Better to sell 50,000 copies of Final Draft at $1K then not
recoup development costs on what they would get selling 50,000
six-slot G4s.

Jobs and company my be a bunch of arrogant pricks but at least
they can count!

This is absolutely not my area of expertise but, as I understand,
rather than relying on the CPU's processor, Avid was using
additional hardware to facilitate the editing process.
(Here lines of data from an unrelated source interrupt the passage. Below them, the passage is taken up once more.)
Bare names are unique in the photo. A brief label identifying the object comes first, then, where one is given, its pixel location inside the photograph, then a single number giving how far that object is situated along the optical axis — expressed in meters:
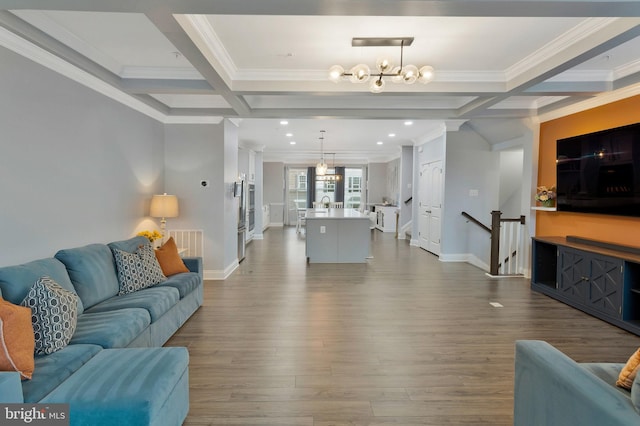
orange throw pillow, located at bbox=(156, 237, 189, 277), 3.90
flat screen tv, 3.76
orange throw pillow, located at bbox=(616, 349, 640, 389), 1.48
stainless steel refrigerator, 6.45
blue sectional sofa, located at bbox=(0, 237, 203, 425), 1.64
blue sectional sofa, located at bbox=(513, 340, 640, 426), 1.28
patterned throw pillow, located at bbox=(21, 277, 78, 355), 2.07
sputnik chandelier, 3.14
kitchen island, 6.78
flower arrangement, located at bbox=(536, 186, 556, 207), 5.00
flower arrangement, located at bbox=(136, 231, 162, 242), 4.54
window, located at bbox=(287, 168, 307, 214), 13.78
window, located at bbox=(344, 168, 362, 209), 13.94
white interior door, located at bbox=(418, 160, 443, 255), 7.53
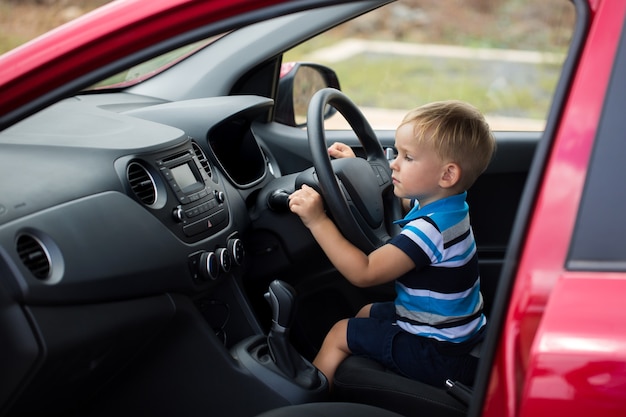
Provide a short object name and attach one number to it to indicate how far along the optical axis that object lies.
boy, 1.96
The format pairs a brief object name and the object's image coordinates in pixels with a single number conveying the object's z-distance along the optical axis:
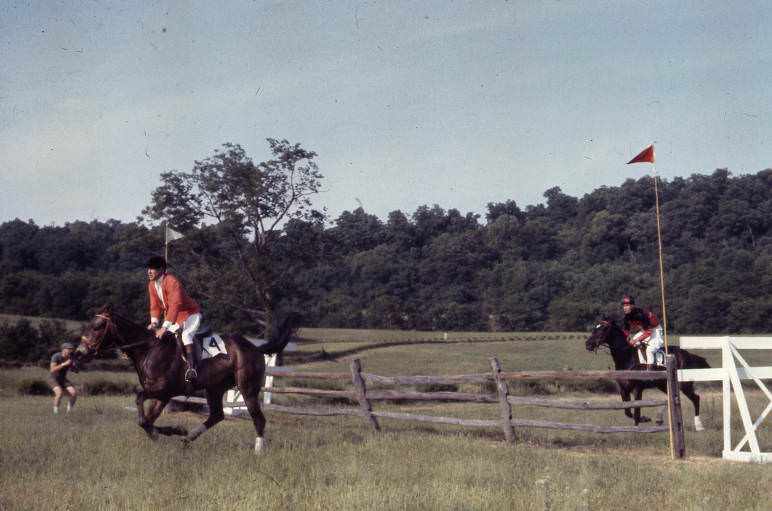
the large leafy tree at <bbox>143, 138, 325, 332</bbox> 43.38
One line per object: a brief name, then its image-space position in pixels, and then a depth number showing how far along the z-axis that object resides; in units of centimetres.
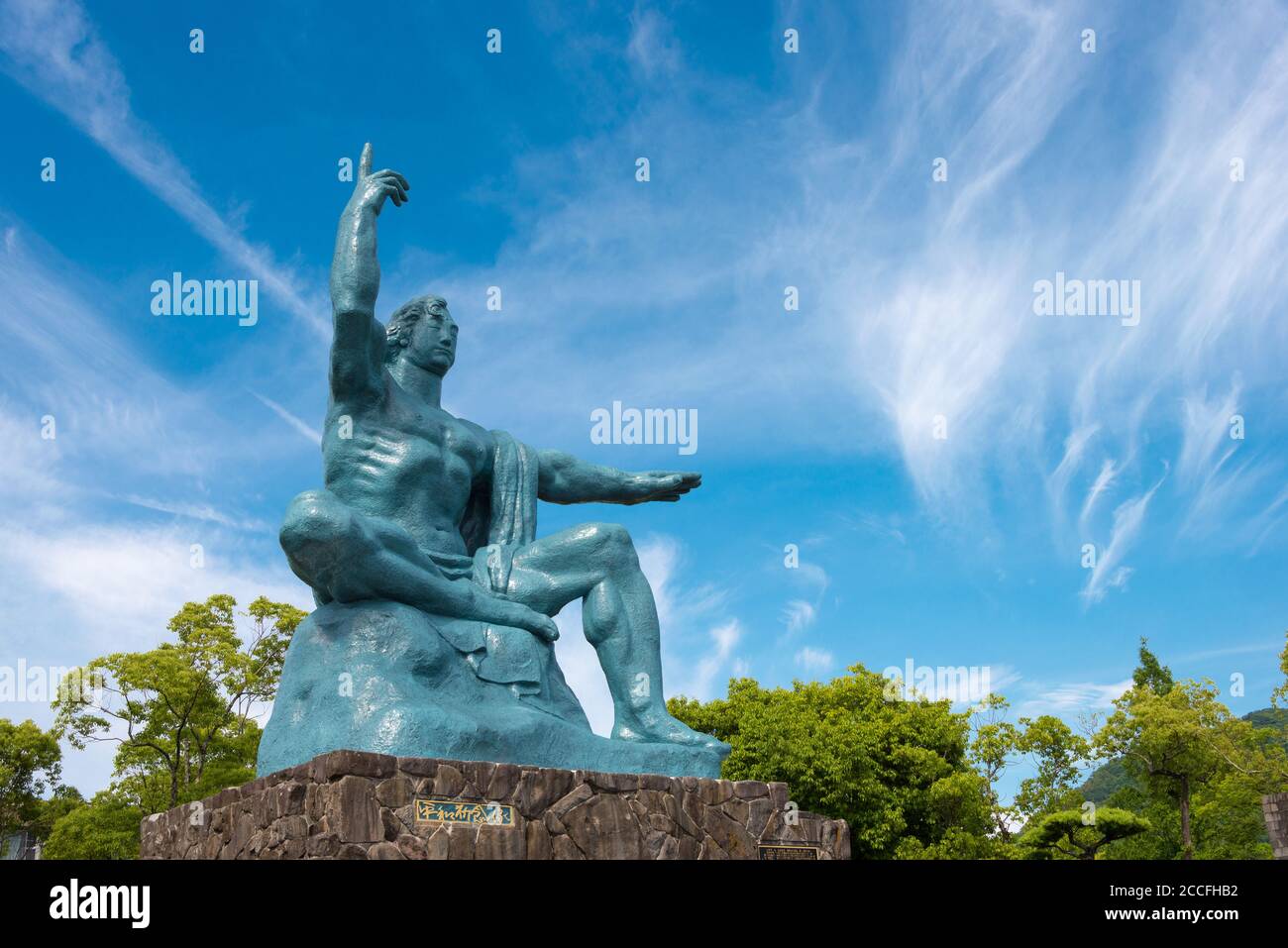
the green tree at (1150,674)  3950
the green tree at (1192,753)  2680
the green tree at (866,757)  2302
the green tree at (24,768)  2631
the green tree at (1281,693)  2511
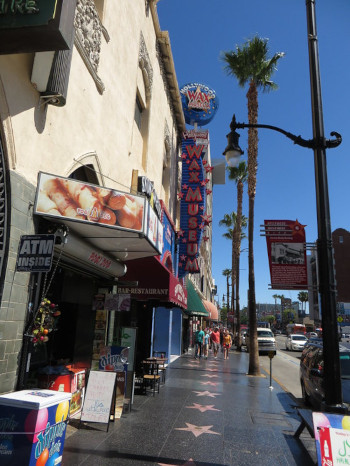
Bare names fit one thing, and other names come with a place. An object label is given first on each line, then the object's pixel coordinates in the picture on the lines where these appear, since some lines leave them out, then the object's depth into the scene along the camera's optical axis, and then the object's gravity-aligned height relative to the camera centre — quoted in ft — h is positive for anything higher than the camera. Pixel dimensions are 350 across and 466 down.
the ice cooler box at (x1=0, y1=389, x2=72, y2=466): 12.98 -3.96
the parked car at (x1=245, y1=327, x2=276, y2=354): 87.45 -2.83
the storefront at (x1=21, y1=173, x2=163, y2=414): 19.77 +4.12
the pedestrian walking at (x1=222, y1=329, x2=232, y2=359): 73.15 -2.28
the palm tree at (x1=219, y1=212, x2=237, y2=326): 153.67 +46.73
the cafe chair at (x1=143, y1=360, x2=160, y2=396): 33.34 -4.74
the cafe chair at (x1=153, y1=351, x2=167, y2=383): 38.43 -5.34
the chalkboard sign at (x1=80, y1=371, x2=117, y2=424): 21.67 -4.36
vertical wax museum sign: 63.10 +19.94
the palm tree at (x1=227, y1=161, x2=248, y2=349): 102.19 +39.98
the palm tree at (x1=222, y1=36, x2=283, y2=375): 58.49 +41.41
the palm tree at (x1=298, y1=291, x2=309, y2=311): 370.02 +36.89
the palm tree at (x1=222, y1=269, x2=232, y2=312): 250.86 +44.64
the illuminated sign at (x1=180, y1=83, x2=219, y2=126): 74.13 +45.43
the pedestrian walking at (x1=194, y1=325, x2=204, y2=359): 70.15 -2.62
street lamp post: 16.20 +4.83
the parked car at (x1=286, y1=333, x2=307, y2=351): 106.83 -2.78
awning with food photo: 19.61 +6.39
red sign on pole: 23.25 +5.08
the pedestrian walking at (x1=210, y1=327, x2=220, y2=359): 78.59 -2.53
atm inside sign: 16.33 +3.04
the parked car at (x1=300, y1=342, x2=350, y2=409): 26.40 -3.17
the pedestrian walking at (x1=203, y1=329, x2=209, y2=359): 71.79 -3.61
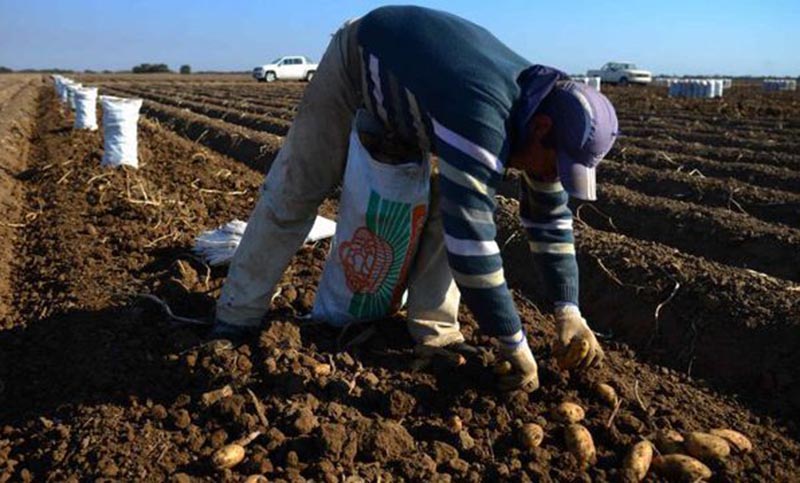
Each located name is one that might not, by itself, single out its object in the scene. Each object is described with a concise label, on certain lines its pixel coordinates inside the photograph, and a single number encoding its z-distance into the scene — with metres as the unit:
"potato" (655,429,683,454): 2.24
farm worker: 1.98
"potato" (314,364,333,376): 2.60
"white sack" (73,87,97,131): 9.12
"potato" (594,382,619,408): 2.49
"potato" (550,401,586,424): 2.36
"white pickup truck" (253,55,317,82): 32.16
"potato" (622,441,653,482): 2.11
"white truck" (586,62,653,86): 32.53
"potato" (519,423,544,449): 2.24
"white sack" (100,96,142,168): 6.33
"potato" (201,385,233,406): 2.42
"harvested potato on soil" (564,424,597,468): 2.20
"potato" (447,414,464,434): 2.32
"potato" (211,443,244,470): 2.11
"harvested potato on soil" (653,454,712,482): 2.10
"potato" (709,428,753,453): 2.29
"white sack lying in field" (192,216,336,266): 3.68
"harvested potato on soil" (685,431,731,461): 2.19
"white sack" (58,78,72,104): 14.19
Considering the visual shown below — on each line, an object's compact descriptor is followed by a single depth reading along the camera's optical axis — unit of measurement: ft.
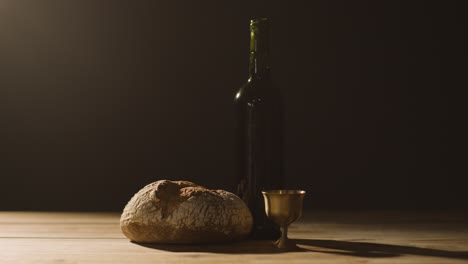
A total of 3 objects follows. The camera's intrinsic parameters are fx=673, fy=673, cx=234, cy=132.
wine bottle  5.37
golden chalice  4.70
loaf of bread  4.91
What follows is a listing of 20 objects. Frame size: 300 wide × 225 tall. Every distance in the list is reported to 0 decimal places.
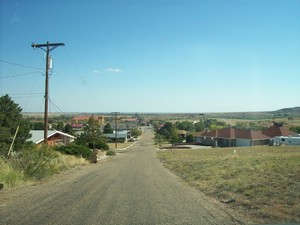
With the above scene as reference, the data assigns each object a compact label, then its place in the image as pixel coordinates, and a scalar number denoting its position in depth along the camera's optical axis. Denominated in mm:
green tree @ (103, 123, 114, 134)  134750
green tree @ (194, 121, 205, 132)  135625
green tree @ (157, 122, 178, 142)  118419
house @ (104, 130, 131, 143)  121938
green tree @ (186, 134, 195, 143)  105375
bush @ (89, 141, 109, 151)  66875
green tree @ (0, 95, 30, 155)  36344
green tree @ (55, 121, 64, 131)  111988
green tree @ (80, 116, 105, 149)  64812
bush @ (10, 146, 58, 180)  18812
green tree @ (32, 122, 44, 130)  99062
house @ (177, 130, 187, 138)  125875
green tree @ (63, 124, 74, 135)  108100
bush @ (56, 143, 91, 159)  38125
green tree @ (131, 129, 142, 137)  146175
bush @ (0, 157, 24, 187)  15117
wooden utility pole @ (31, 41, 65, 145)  27141
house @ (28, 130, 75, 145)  55581
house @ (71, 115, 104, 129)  156500
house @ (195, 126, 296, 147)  83675
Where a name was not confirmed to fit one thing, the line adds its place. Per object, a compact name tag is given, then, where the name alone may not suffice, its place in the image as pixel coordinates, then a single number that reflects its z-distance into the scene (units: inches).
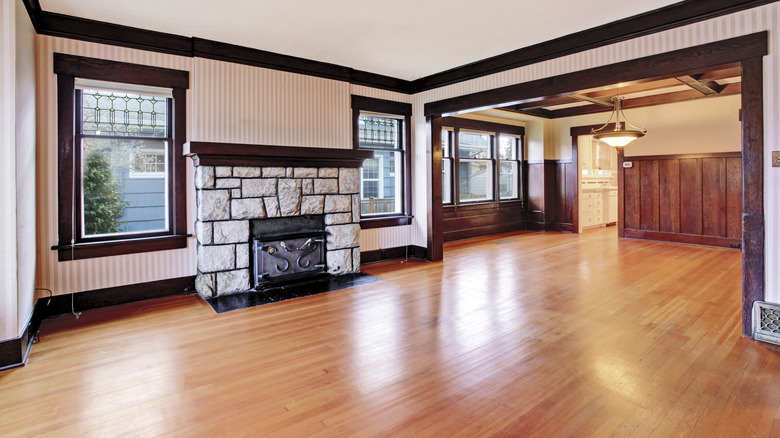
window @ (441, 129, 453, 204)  331.3
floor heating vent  121.2
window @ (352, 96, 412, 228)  241.0
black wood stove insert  184.1
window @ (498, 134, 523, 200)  380.8
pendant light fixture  245.0
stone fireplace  172.7
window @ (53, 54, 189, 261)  152.5
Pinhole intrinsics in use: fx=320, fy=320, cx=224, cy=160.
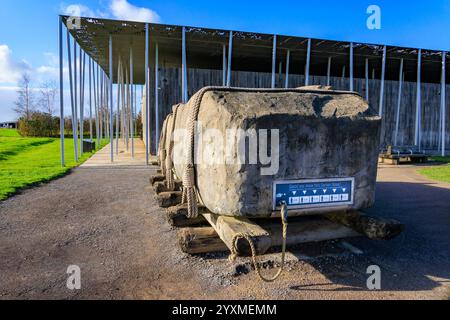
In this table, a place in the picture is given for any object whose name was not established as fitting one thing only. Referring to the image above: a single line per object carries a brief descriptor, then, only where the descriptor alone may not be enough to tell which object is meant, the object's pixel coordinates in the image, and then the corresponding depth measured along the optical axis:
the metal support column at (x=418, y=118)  15.22
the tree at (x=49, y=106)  38.72
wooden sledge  2.89
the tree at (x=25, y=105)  40.62
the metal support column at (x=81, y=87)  13.36
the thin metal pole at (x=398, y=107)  16.77
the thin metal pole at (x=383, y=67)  14.55
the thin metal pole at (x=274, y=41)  13.11
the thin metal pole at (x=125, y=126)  15.23
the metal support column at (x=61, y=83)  10.66
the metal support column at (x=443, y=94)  15.32
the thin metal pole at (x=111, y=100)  11.68
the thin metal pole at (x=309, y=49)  13.56
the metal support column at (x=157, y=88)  13.49
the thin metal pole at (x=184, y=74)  12.26
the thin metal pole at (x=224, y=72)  14.46
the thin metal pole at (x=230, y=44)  12.79
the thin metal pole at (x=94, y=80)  17.16
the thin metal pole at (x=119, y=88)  18.48
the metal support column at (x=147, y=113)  11.63
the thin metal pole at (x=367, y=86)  16.92
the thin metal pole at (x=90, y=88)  16.42
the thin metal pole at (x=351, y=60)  13.99
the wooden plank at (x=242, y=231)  2.36
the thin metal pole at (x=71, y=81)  11.55
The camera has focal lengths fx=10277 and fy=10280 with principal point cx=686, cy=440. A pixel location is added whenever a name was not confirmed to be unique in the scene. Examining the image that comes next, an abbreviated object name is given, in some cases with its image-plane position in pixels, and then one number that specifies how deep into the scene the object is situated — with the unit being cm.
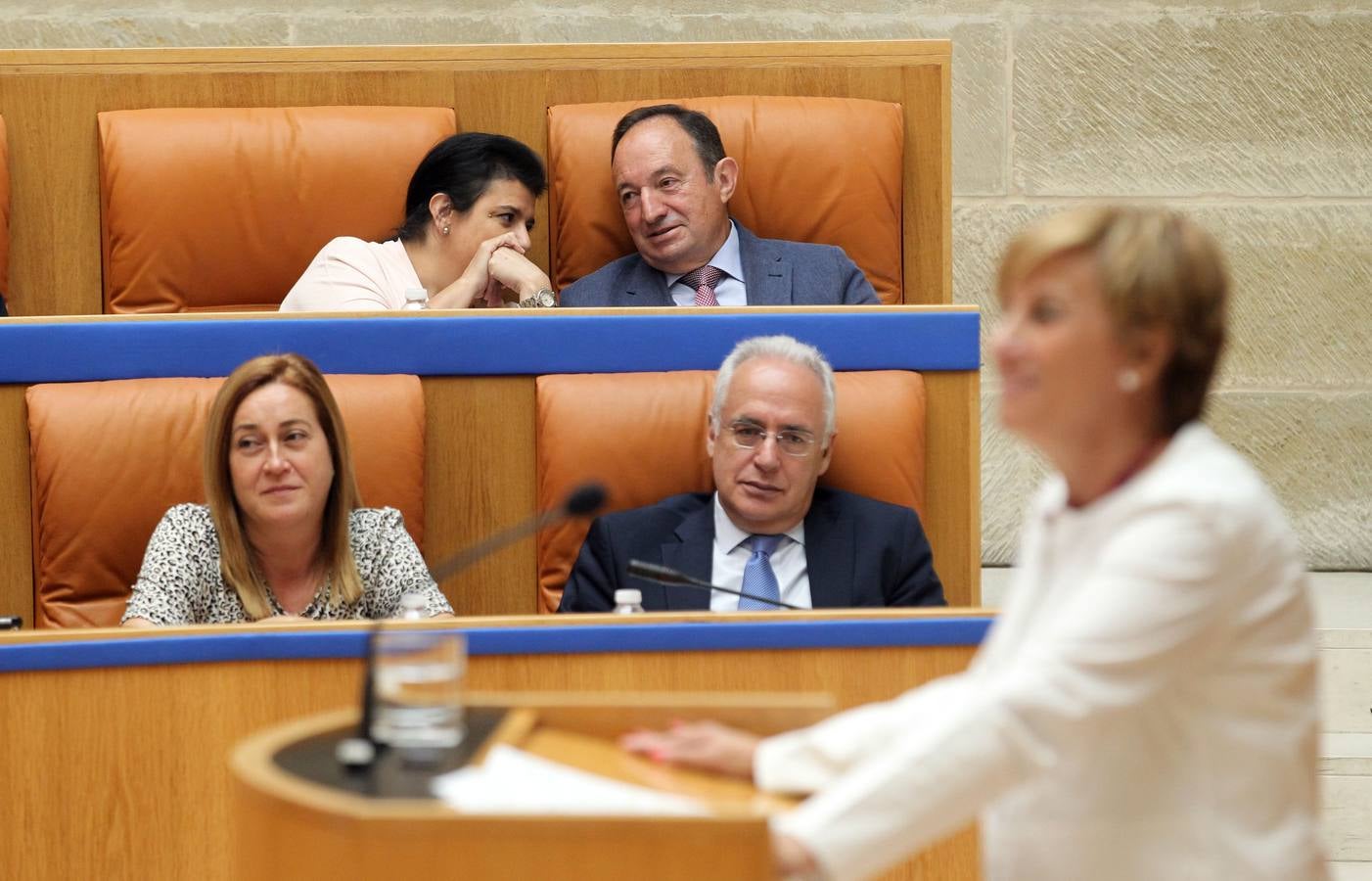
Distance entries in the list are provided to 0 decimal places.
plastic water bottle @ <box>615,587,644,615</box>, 1366
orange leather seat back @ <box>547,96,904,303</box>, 1472
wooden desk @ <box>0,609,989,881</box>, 1344
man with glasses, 1399
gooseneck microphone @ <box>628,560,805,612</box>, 1372
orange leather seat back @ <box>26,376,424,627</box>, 1401
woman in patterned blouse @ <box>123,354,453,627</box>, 1392
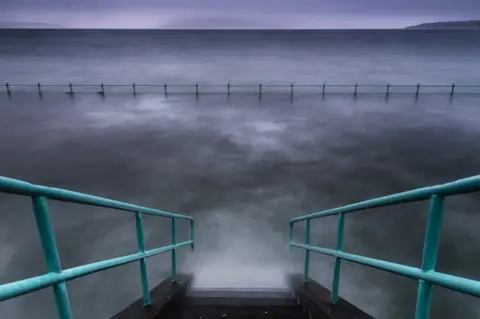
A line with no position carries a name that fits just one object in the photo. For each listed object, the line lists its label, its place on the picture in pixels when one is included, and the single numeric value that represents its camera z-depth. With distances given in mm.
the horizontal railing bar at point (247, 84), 28116
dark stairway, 3471
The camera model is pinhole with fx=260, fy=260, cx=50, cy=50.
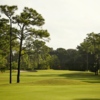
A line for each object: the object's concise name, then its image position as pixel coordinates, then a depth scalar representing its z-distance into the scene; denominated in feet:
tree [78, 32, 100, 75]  279.98
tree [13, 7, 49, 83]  129.08
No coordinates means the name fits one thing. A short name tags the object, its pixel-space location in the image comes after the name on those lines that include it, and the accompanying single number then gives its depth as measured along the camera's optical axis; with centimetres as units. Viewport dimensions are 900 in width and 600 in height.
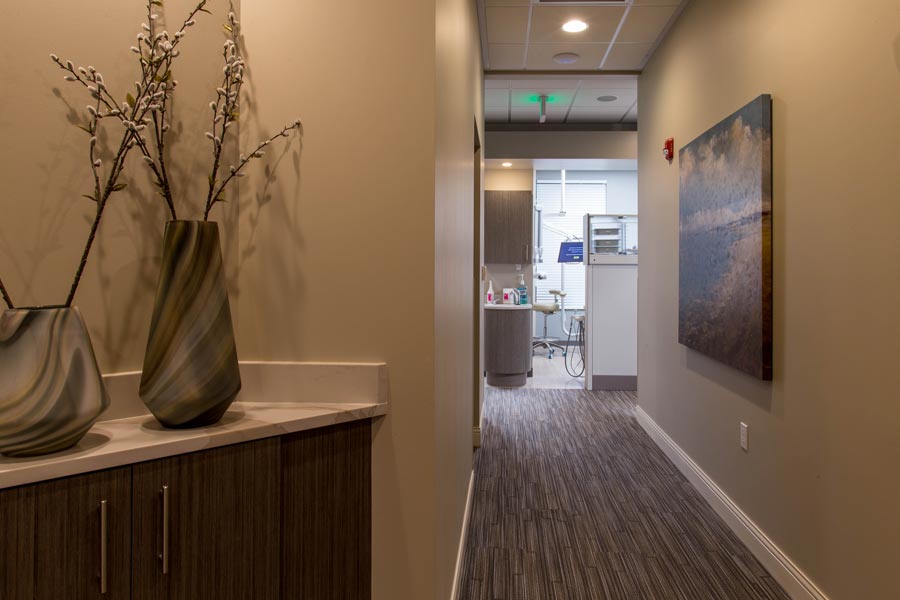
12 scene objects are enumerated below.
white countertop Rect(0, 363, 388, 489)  96
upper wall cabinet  695
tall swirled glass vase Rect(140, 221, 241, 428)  115
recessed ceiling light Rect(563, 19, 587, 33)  338
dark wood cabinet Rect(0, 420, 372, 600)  92
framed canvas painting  213
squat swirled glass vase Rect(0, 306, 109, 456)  95
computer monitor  777
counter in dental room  542
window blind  816
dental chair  731
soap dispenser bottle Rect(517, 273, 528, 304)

By presenting a software-only solution, AAPL is betting that
G4/Altivec will take up the slack for enough of the video editing
market. That and bundling it with QT Player/Server, should make
a lot of people an offer they cannot refuse.

soup<

exchange2000.com

Also some SI/AAPL comments:

>You're spot on. The power necessary to edit broadcast video is
fixed and as the CPU starts surpassing that additional hardware
is irrelevant, especially with all of the midrange stuff going to
FireWire anyway.

Avid will have to be a software company.

It seems to me, though, that Jobs has made surprisingly good
and mature decisions the last year or two-- He's learned a lot at
NeXT (rmember, next was profitable as soon as they switched to
software only) and rather than being arrogant and killing MacOS
he has taken a prudent and very profitable path to getting Apple
into the 90s OS wise.

Dragonfly<

exchange2000.com

>I want to stress to everyone that Final Cut is NOT a
replacement for an Avid workstation. The fact that Final Cut is
software-rendered and not real-time negates any possibility of
that (among other things).

Avid is high-end professional. Final Cut is low-end professional to
high-end hobbyist.

The loss of Avid is not much of a negative when it comes to
actual CPU sales. Someone mentioned that there are maybe
50,000 Media Composer workstations out there. Big deal. The
defection does do some damage to Apple's reputation, however.
Will Avid start a domino-effect, with Media 100, et al. also
defecting?

Personally, I doubt that will happen. Media 100 just approved
the Blue G3's for use with their product, and an article from
MacCentral had some quote about Apple being very helpful
toward Media 100 to work out the bugs between the Media 100
hardware and the Blue G3. Plus, other companies should see
Avid's abandonment of the Mac as a market opportunity to
exploit.

Andrew<

exchange2000.com

>Soup, very interesting take on all the Avid stuff. Yes, growing
the video market and having a big chunk of software sales is
better than having Avid continue a Mac version, most likely. I go
back to Apple's contention that only 1% of users needed six
slots. That was only 25,000 boxes a year--not all that important
to Apple's future success, IMO. Although yes, it's a bad
precedent and we don't really want to lose the Doren's of the
world. Hmmm.

Marc<

exchange2000.com



To: BMcV who wrote (700)5/12/1999 6:45:00 AM
From: BMcV  Read Replies (1) | Respond to of 777
 
big volume spike yesterday at 11AM, with over 100k traded in 10 minute period (from quote.com chart). Price spiked from 16 3/16 to 16 5/8 and trended up from there the rest of the day. Also two form-Ts each for 10,000 at 1/16 above closing price of 16 3/4. Stock had been resting at 16 for several sessions. Overall volume for the day was relatively low.